A giant rock once believed to be the fourth-largest asteroid in our solar system could, in fact, be a dwarf planet due to its spherical shape. Named Hygiea and located in the main asteroid belt lying between Mars and Jupiter, it could be the smallest such dwarf planet in our entire solar system.
Such a reclassification would mean that Hygiea, which measures at just over 280 miles in diameter, is smaller than the previously identified dwarf planet Ceres, which lies in the same rocky belt and was previously considered the smallest.
New research published Monday in Nature Astronomy, however, reveals that Hygiea has characteristics resembling a planet, particularly due to its shape, size, origin, and rotation.
Hygiea had previously been discovered by Italian astronomer Annibale de Gasparis as far back as 1849 but has seldom been studied. However, the new study led by astronomer Pierre Vernazza from the Laboratoire d’Astrophysique de Marseille in France has shed new light on the celestial object, thanks in no small part to the European Space Agency’s SPHERE instrument on the Very Large Telescope (VLT) in the Atacama Desert of Chile.
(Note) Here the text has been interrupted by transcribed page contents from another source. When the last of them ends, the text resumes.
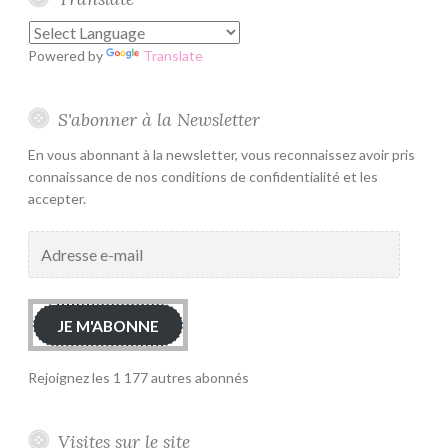
Powered by
Translate
S'abonner à la Newsletter
En vous abonnant à la newsletter, vous reconnaissez avoir pris
connaissance de nos conditions de confidentialité et les
accepter.
Adresse
e-
mail
JE M'ABONNE
Rejoignez les 1 177 autres abonnés
Visites sur le site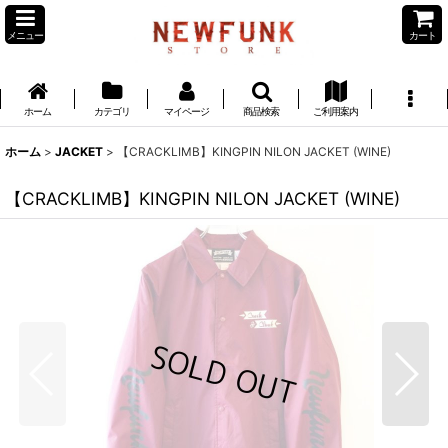
メニュー
カート
ホーム
カテゴリ
マイページ
商品検索
ご利用案内
ホーム
>
JACKET
>
【CRACKLIMB】KINGPIN NILON JACKET (WINE)
【CRACKLIMB】KINGPIN NILON JACKET (WINE)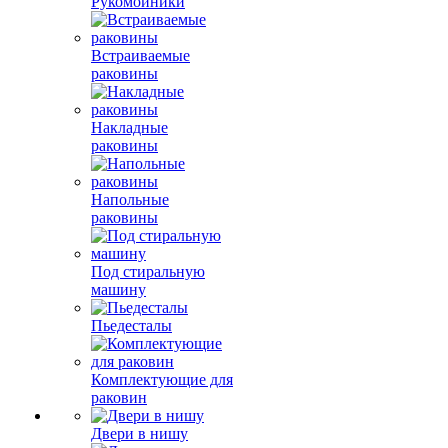
Рукомойники
Встраиваемые
раковины
Накладные
раковины
Напольные
раковины
Под стиральную
машину
Пьедесталы
Комплектующие для
раковин
Двери в нишу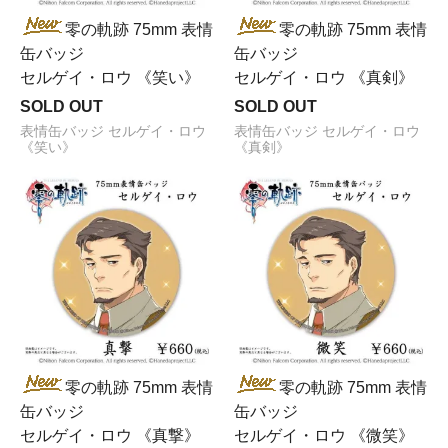
零の軌跡 75mm 表情
零の軌跡 75mm 表情
缶バッジ
缶バッジ
セルゲイ・ロウ 《笑い》
セルゲイ・ロウ 《真剣》
SOLD OUT
SOLD OUT
表情缶バッジ セルゲイ・ロウ
表情缶バッジ セルゲイ・ロウ
《笑い》
《真剣》
零の軌跡 75mm 表情
零の軌跡 75mm 表情
缶バッジ
缶バッジ
セルゲイ・ロウ 《真撃》
セルゲイ・ロウ 《微笑》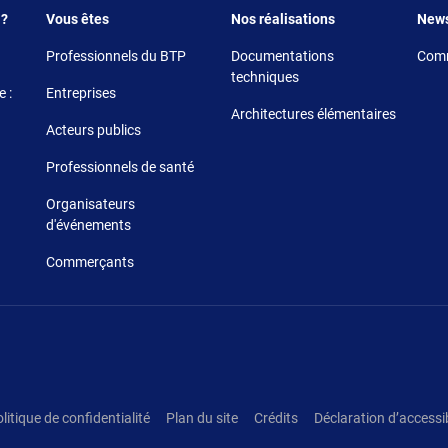
Footer 3
Footer 4
Foote
 ?
Vous êtes
Nos réalisations
New
Professionnels du BTP
Documentations
Comm
techniques
 :
Entreprises
Architectures élémentaires
Acteurs publics
Professionnels de santé
Organisateurs
d'événements
Commerçants
litique de confidentialité
Plan du site
Crédits
Déclaration d’accessib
The new data has convinced astronomers to upgrade Hygiea to a dwarf planet, which the International Astronomical Union (IAU) defines as an object orbiting a star—such as the sun—that is large enough to be surrounded by its own gravity, yet lacks the gravitational dominance to keep the “neighborhood” around its orbit clear by slinging away or consuming the many smaller objects that get in its path.
It must also have been molded by its own gravity into a round, or nearly round, shape.
One example would be Pluto, which was controversially downgraded to a dwarf planet in 2006 after the IAU reworked its criteria for what constitutes a fully-fledged planet.
In addition to Ceres and Pluto, three other dwarf planets in our solar system are known—Eris, Haumea and Makemake.
In a statement quoted by CNN, Vernazza said:
“Thanks to the unique capability of the SPHERE instrument on the VLT, which is one of the most powerful imaging systems in the world, we could resolve Hygiea’s shape, which turns out to be nearly spherical.
Thanks to these images, Hygiea may be reclassified as a dwarf planet, so far the smallest in the Solar System.”
This all came as a great surprise to astronomers when they began to study Hygiea, which they believed would have shown large impact craters that would have constituted evidence of a huge collision. But instead, all they could identify were two small craters—meaning that Hygiea wasn’t simply another asteroid belonging to the other 7,000 or so asteroids in the belt.
What this means is that Hygiea has an entirely different origin story. Using their data, the researchers used a computer simulation to test the theory that Hygiea and the other asteroids were the result of a huge collision between two massive celestial bodies, which is thought to have occurred roughly two billion years ago.
Once the collision occurred, Hygiea was formed through the leftover pieces while all of the other debris became its thousands of companion asteroids, according to the team.
“Thanks to the VLT and the new generation adaptive-optics instrument SPHERE, we are now imaging main belt asteroids with unprecedented resolution, closing the gap between Earth-based and interplanetary mission observations.”